Figure 4.

Live-cell reporter enables high-throughput chemical screening for SARS-CoV-2 3CL^pro inhibition. (A) 3CL^pro inhibitor efficiency was evaluated in the reporter cells. Compounds were added at the indicated concentrations and incubated for 48 h, and inhibition was calculated as the percentage of luminescence signal relative to the vehicle-treated group. Data was plotted as mean ± SD, and statistical analysis was performed using a two-tailed Student’s t-test, N = 3, ** = p ≤ 0.01. (B) Schematic of the chemical screen methodology; cells were plated in 384 poly-lysine coated plates and incubated overnight.
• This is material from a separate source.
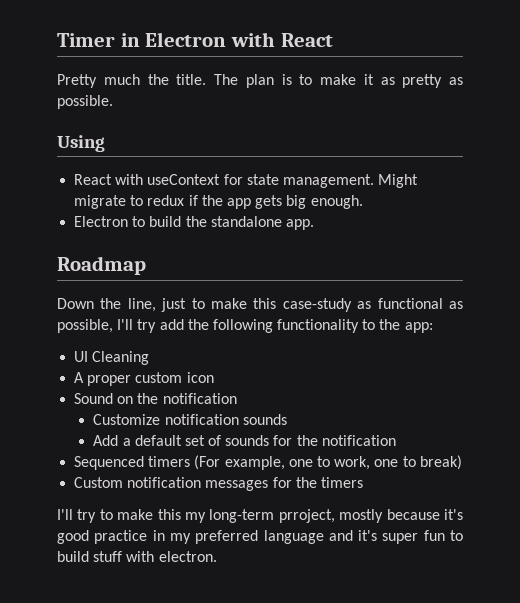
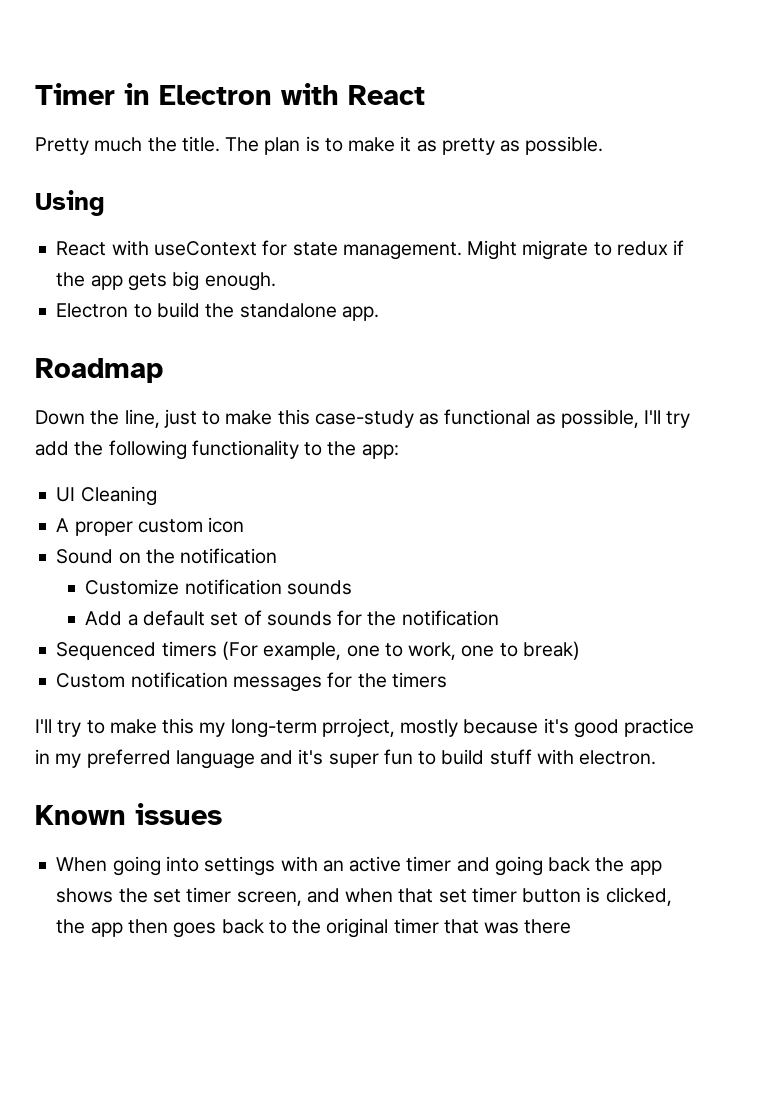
(217, 556) none -> [35,803,222,825] [56,856,662,876] [56,887,672,906] [56,918,572,938] // Known issues // When going into settings with an active timer and going back the app shows the set timer screen, and when that set timer button is clicked, the app then goes back to the original timer that was there

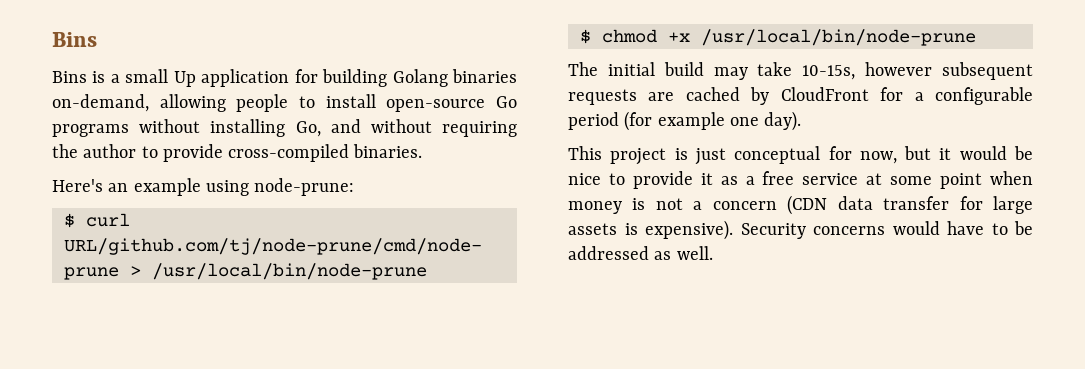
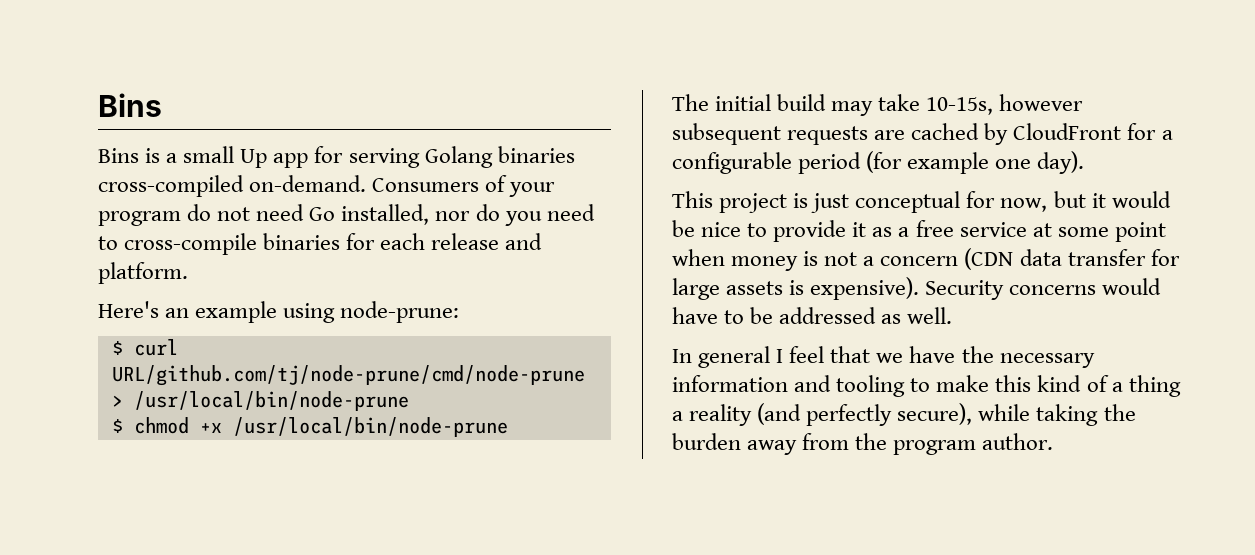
[201,69,517,87] [52,94,517,112] [52,119,517,137] [52,144,423,162] application for building Golang binaries on-demand, allowing people to install open-source Go programs without installing Go, and without requiring the author to provide cross-compiled binaries. -> [273,146,575,168] [98,175,556,197] [98,204,595,226] [98,233,543,255] [98,262,188,284] app for serving Golang binaries cross-compiled on-demand. Consumers of your program do not need Go installed, nor do you need to cross-compile binaries for each release and platform.
(713, 253) none -> [672,346,1095,368] [672,375,1181,397] [672,403,1136,426] [672,433,1054,455] // In general I feel that we have the necessary information and tooling to make this kind of a thing a reality (and perfectly secure), while taking the burden away from the program author.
The following day, compounds were added at a concentration of 10 μM together with 100 ng/mL of doxycycline to induce 3CL^pro expression. (C) Chemical screen result summary, the luminescence signal of treated cells was measured 48 h post-doxycycline induction, and signal percentage was calculated relative to the vehicle-treated group. Top leads were compounds that decreased the signal by 80% and more. (D) Inhibition efficacy and cell toxicity curves of PRT, EGCG, MND, IDX, and BEN. Each compound was tested at multiple concentrations, and compound toxicity and luminescent signal reduction was evaluated 48 h after addition. Data was plotted as mean ± SD, N = 3 for each concentration point, and nonlinear correlation analysis was used to evaluate compounds’ IC₅₀.